No Brasil, Raul Seixas, Os Mutantes, Secos e Molhados, Novos Baianos, Legião Urbana, Titãs, Paralamas, Barão Vermelho, Cazuza, RPM, Ratos do Porão, Ira!, Plebe Rude, Chico Science, O Rappa, Marcelo D2, Gabriel o Pensador, Otto, DJ Dolores, Mestre Ambrósio, Fernanda Abreu, Lulu Santos, Karnak, Mundo Livre S/A, Cordel do Fogo Encantado, Sepultura, Cólera, Os Inocentes, Detonautas, Pitty, Fresno mantiveram sua dignidade jamais se corrompendo ou se rendendo ao sistema.

Os reaças do rock brazuca têm como companhia artistas como Gusttavo Lima, Amado Batista, Latino e Netinho. Que melancólico fim!

 

 

quarta-feira, 2 de novembro de 2022

DAY AFTER

 

“A bruma leve das paixões que vêm de dentro, tu vens chegando pra brincar no meu quintal” (ANUNCIAÇÃO, Alceu Valença)
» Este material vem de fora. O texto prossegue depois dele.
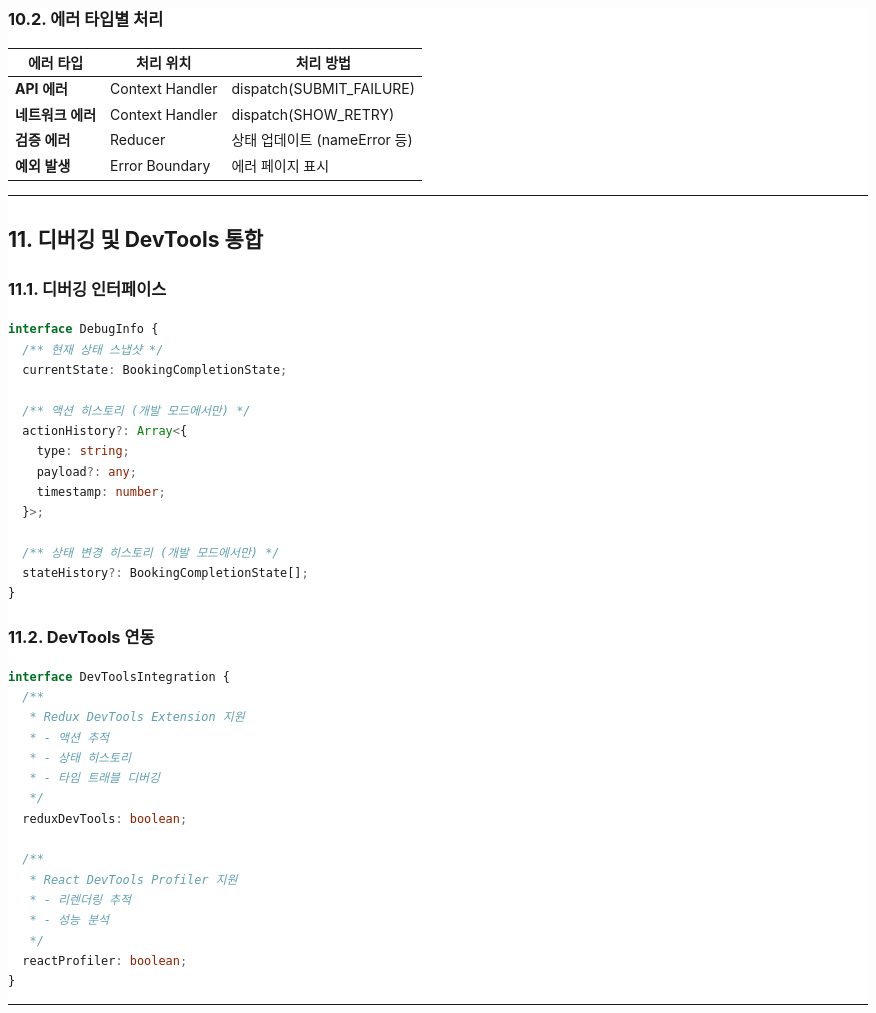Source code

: ### 10.2. 에러 타입별 처리

| 에러 타입 | 처리 위치 | 처리 방법 |
|----------|----------|----------|
| **API 에러** | Context Handler | dispatch(SUBMIT_FAILURE) |
| **네트워크 에러** | Context Handler | dispatch(SHOW_RETRY) |
| **검증 에러** | Reducer | 상태 업데이트 (nameError 등) |
| **예외 발생** | Error Boundary | 에러 페이지 표시 |

---

## 11. 디버깅 및 DevTools 통합

### 11.1. 디버깅 인터페이스

```typescript
interface DebugInfo {
  /** 현재 상태 스냅샷 */
  currentState: BookingCompletionState;
  
  /** 액션 히스토리 (개발 모드에서만) */
  actionHistory?: Array<{
    type: string;
    payload?: any;
    timestamp: number;
  }>;
  
  /** 상태 변경 히스토리 (개발 모드에서만) */
  stateHistory?: BookingCompletionState[];
}
```

### 11.2. DevTools 연동

```typescript
interface DevToolsIntegration {
  /**
   * Redux DevTools Extension 지원
   * - 액션 추적
   * - 상태 히스토리
   * - 타임 트래블 디버깅
   */
  reduxDevTools: boolean;
  
  /**
   * React DevTools Profiler 지원
   * - 리렌더링 추적
   * - 성능 분석
   */
  reactProfiler: boolean;
}
```

---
O dia amanheceu hoje com uma estranha leveza no ar. O céu dessa segunda-feira cinzenta confrontava minha sensação interior de que se tratava de um folgado domingo, acariciado por discretos raios de um sol outonal. As ameaçadoras nuvens escuras que vinham cobrindo nossa terra nos últimos anos ausentaram-se nesse dia delicadamente nublado.

O rádio insistia em reverberar notícias sobre estradas bloqueadas, resquícios de um passado que resiste em resignar-se ao presente.

O clima de alívio refletia-se no semblante sereno das pessoas que se assenhoreavam das ruas. Nem pareciam as mesmas que já portaram carrancas iradas e temerosas.

O onipresente verde-amarelo começou a desbotar-se ante a perspectiva de um amanhã onde todas as tonalidades poderão dar sua contribuição para um futuro multicolorido em que o arco-íris da diversidade possa reluzir.

As palavras de ordem e as ameaçadoras cantilenas religiosas parecem agora apenas longínquos ecos de tempos intolerantes onde o vizinho era o inimigo em potencial.  Onde, de tanto fazer ressoar palavras de guerra e ódio, abafamos nossa vocação para a paz e o amor. Que voltemos a falar de alegria, esperança e união e retomemos nossas amizades, apartadas pelo clima de divisionismo que se instalou.

Cansei de, em cada canto, ficar à espreita de perigosos bandidos, esquerdistas, viciados e depravados sexuais. Cansei de ver manifestações promovidas por respeitáveis senhoras brancas e alinhados rapazes armados, conclamando contra instituições. Hoje vi gente pobre, preta, esquálida, desmilinguida sorrir de esperança com seus dentes podres. Era o povo abandonado e marginalizado que voltava a protagonizar o enredo do drama de um país tão desigual e injusto para que a trama ganhe um final feliz.